2. INSTITUCIONAL - Reunir os Comandantes para determinar a implantação em todas as OPM das estratégias de policiamento comunitário, aproximando as guarnições policiais aos locais de trabalho, criando postos de policiamento, instalando bases comunitárias em pontos estratégicos e resgatando principios da ação de presença, presença real, responsabilidade territorial, e comprometimento com o local de trabalho;

3. METAS - Estabelecer indicadores de redução da criminalidade para todos os Comandantes, prevendo um feedback a cada trimestre, premiando os Comandantes e OPM que atingirem as metas propostas;

4. PRINCÍPIOS - Resgatar as táticas previstas nos antigos manuais de policiamento que ensinavam as características, as variáveis e os princípios de policiamento ostensivo;

5. EXCELÊNCIA - Priorizar a dotação de efetivos em número suficiente, bem formados, qualificados, treinados, capacitados e motivados, com condições de trabalho, assistência, moradia e remuneração digna para os riscos de morte e de saúde que o ofício policial e a dedicação exclusiva envolvem;

6. INVESTIMENTOS - Investir em equipamentos de segurança, armamento e tecnologia para uso pessoal e das guarnições policiais nas suas diversas especificações;

7.  CICLO COMPLETO - Aprimorar a prevenção de delitos e a segurança do policial ostensivo com guanições discretas no apoio velado, e treinar os policiais para abordagem, imobilização e isolamento de locais de crimes.

8. NÚCLEOS COMUNITÁRIOS - Organizar e desenvolver núcleos preventivos de segurança comunitária nas associações de bairro, nas escolas, nos clubes de serviço, nas igrejas e em outros segmentos da sociedade organizada, para desenvolver campanhas preventivas, acompanhar os níveis de sensação de segurança e colaborar com as forças policiais na solução de problemas e antecipação de possíveis causas de delitos.

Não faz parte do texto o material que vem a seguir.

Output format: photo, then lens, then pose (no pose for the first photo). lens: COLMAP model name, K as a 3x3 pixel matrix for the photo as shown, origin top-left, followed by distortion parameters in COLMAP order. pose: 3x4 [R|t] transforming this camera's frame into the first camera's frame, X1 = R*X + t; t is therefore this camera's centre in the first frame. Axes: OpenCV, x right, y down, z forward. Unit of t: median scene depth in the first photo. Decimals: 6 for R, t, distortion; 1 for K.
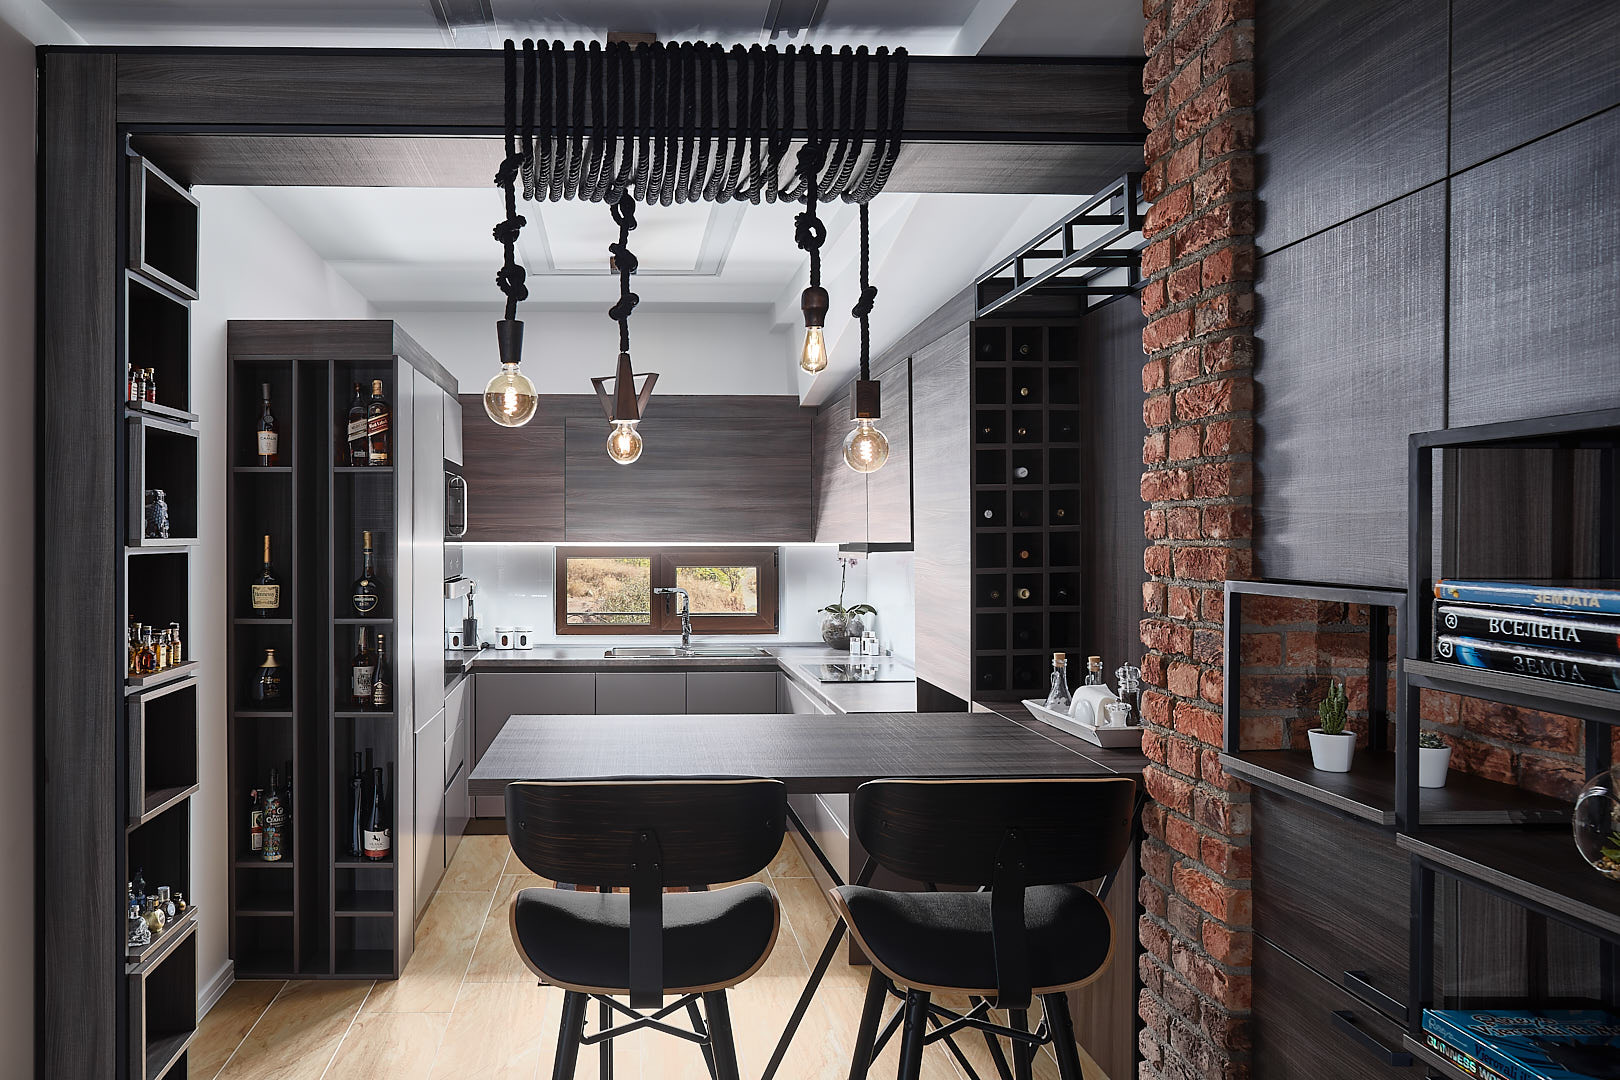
lens RADIAL K [[1114.0, 0, 645.3], [0, 1114.0, 543.8], [0, 0, 1]] dist [-0.023854, 0.003827]
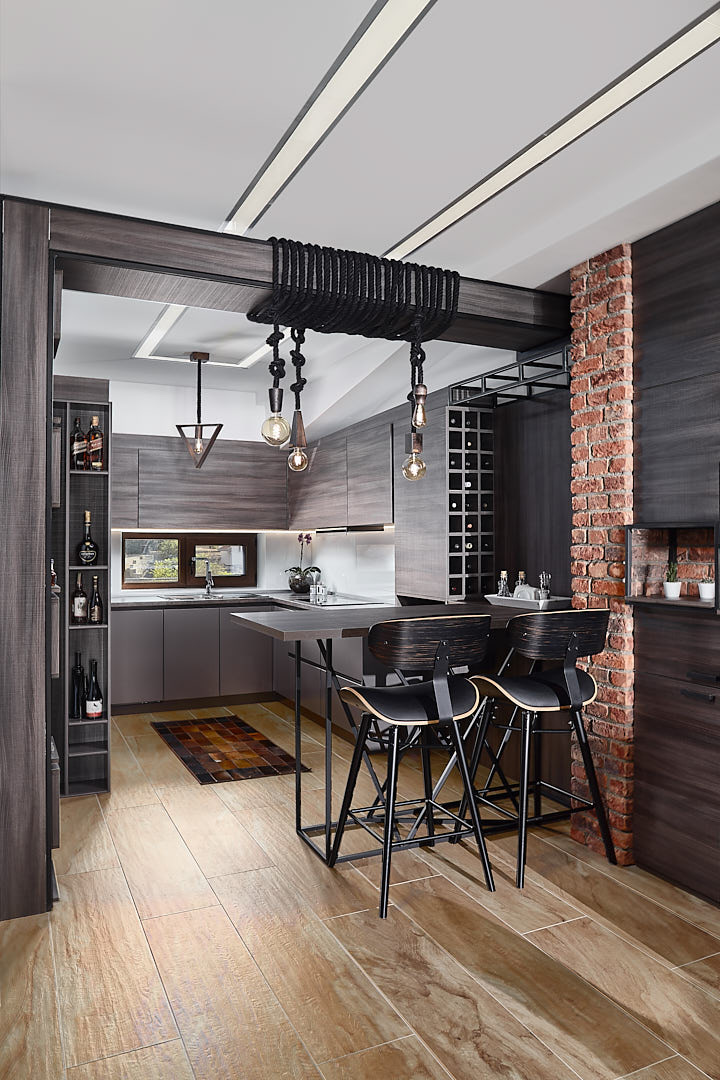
lens RADIAL K [[749.4, 0, 344.5], [0, 749.4, 538.8], [0, 0, 1]] dist [-0.043201, 0.022710]
pose [[0.918966, 0.003957, 0.394318, -0.392197], [0.001649, 0.999902, -0.013877, 0.050813], [-0.394334, 0.013403, 0.918869, -0.138447]]
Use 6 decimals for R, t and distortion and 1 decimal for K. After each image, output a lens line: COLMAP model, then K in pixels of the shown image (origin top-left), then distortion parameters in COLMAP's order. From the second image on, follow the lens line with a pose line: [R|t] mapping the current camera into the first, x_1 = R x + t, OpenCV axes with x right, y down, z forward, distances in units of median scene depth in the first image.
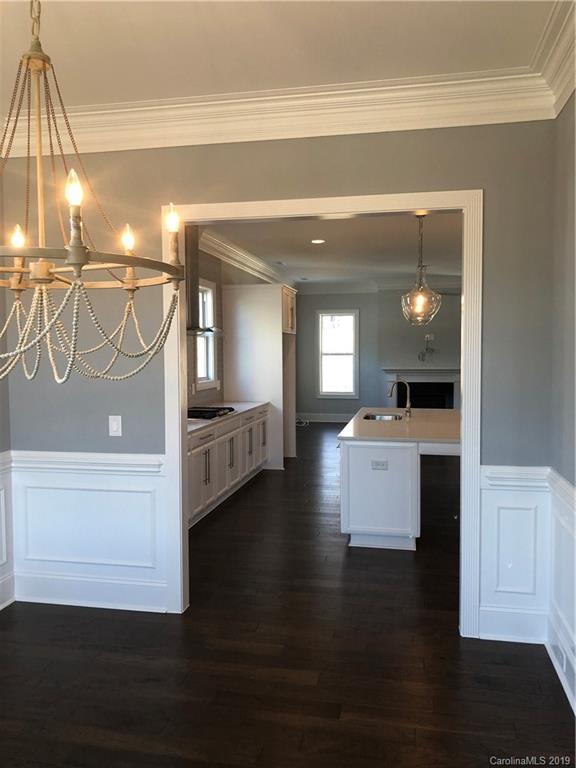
lens RADIAL K [[625.9, 0, 288.0], [0, 625.9, 384.0], [0, 0, 1]] dist [0.015311, 0.001937]
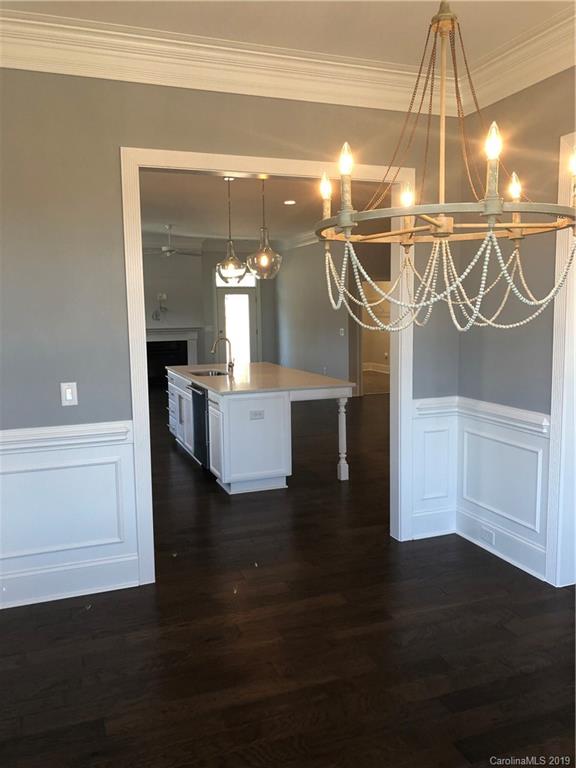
lens RADIAL K [[624.8, 0, 286.8], [0, 624.8, 380.3], [0, 0, 1]] dist [0.028764, -0.007296]
pose [[0.850474, -0.070709, 0.521242, -0.458214], [0.041014, 0.996821, 0.068304, -0.000533], [-0.524415, -0.036712, 0.850671, 0.083778]]
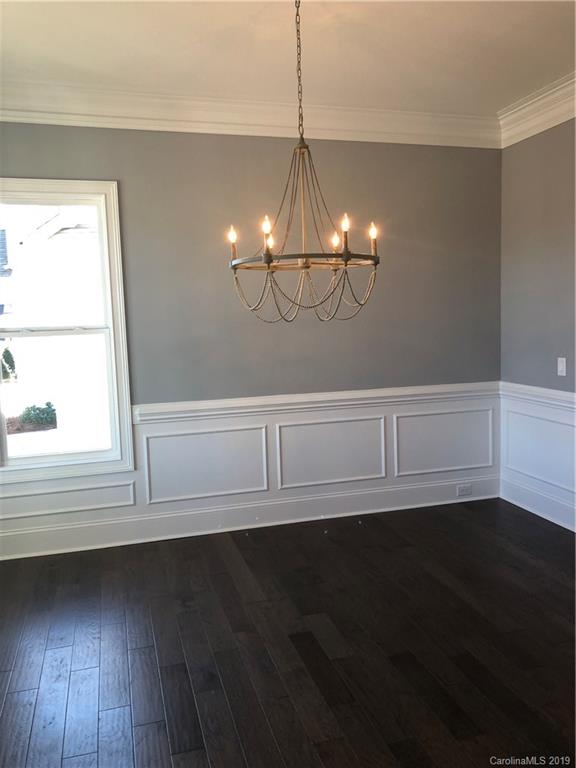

9. SEGURANÇA MUNICIPAL - Estabelecer convênio com as guardas municipais e apoiar projetos para transformar estas guardas em polícia municipal atuando como força auxiliar das polícias militares, empregadas em destacamentos nos bairros e postos comunitários em parques e praças públicas, escolas municipais e  segurança de centros prisionais municipais e demais bens públicos municipais.